» DATASET CONTENT:

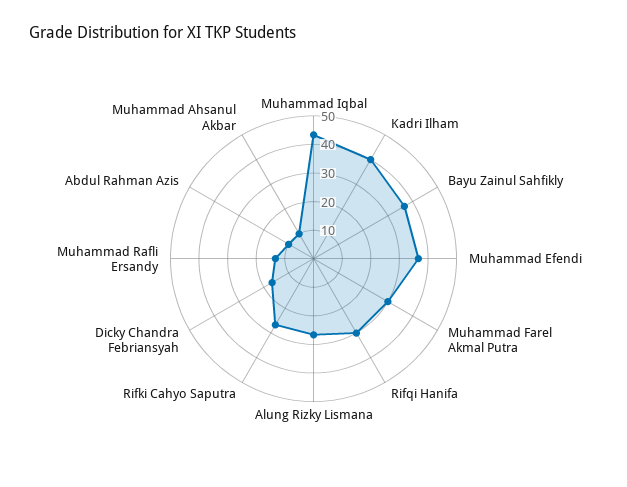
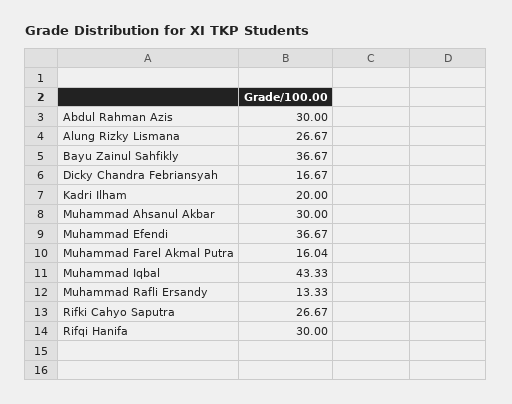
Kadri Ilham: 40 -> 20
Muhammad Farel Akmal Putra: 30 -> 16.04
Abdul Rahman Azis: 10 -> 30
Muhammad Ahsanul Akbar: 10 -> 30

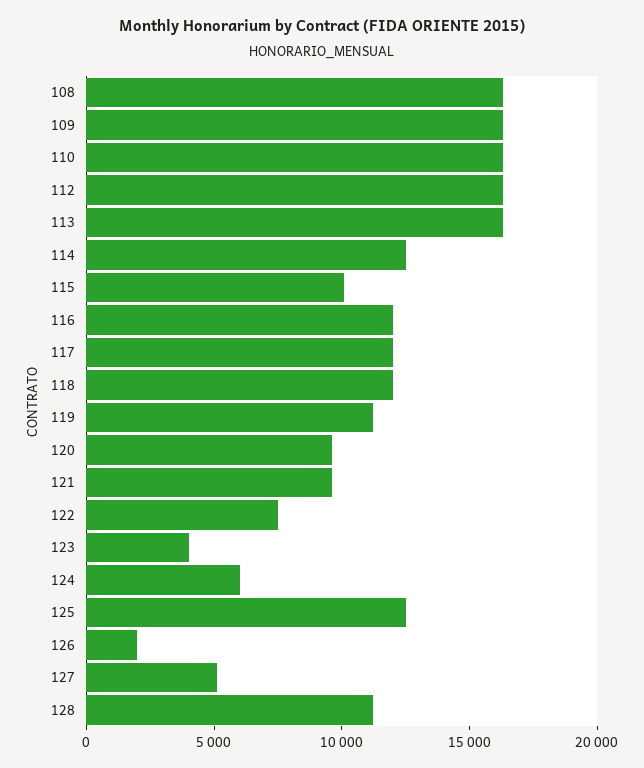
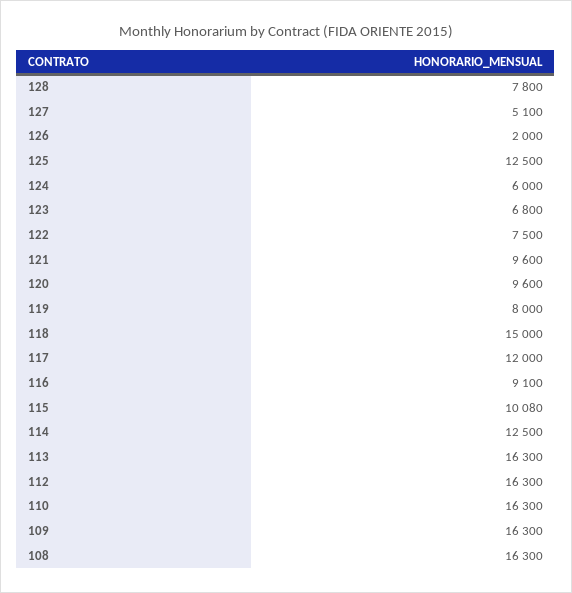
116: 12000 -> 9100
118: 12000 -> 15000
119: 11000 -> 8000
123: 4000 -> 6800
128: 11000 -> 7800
--
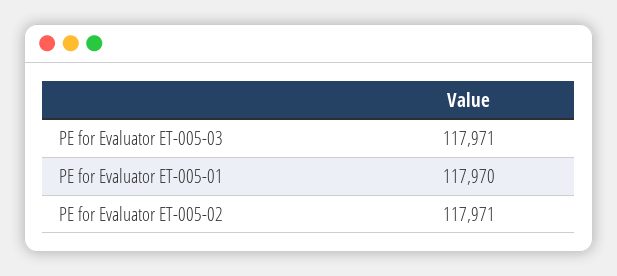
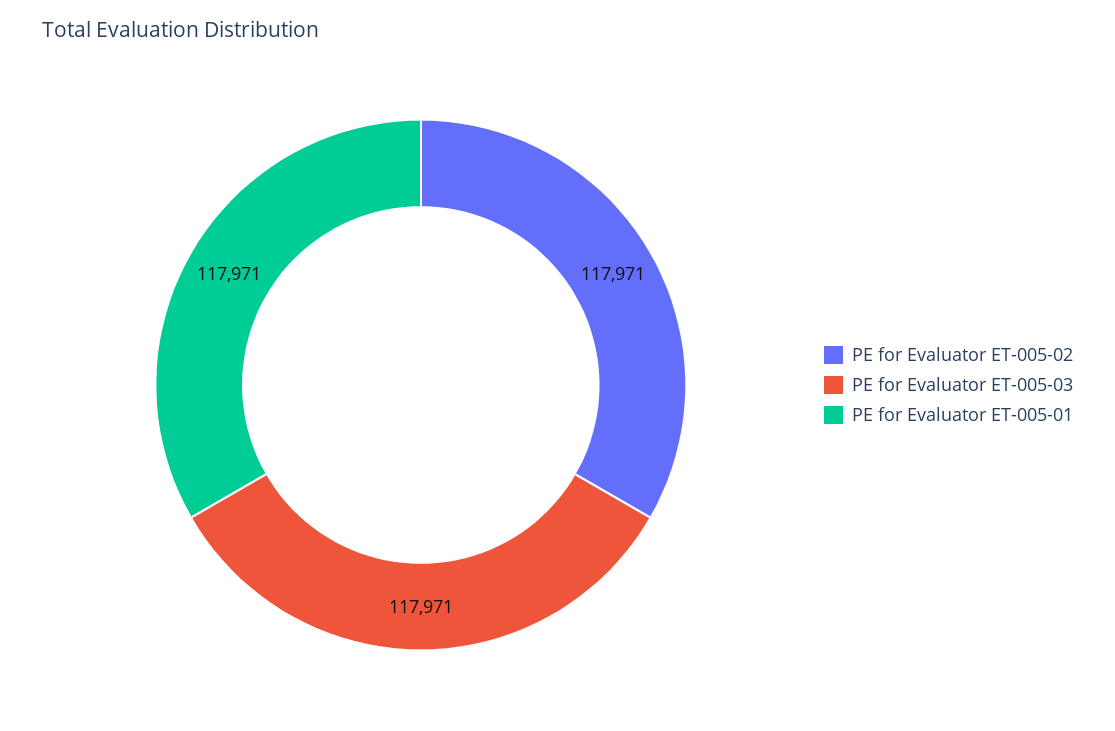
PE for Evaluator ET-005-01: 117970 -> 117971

» TASK DETAILS: Which lines of the data include the string "Muhammad"? Find them and copy each one.

» RESULT OF THIS EXERCISE:
Muhammad Farel Akmal Putra: 30 -> 16.04
Muhammad Ahsanul Akbar: 10 -> 30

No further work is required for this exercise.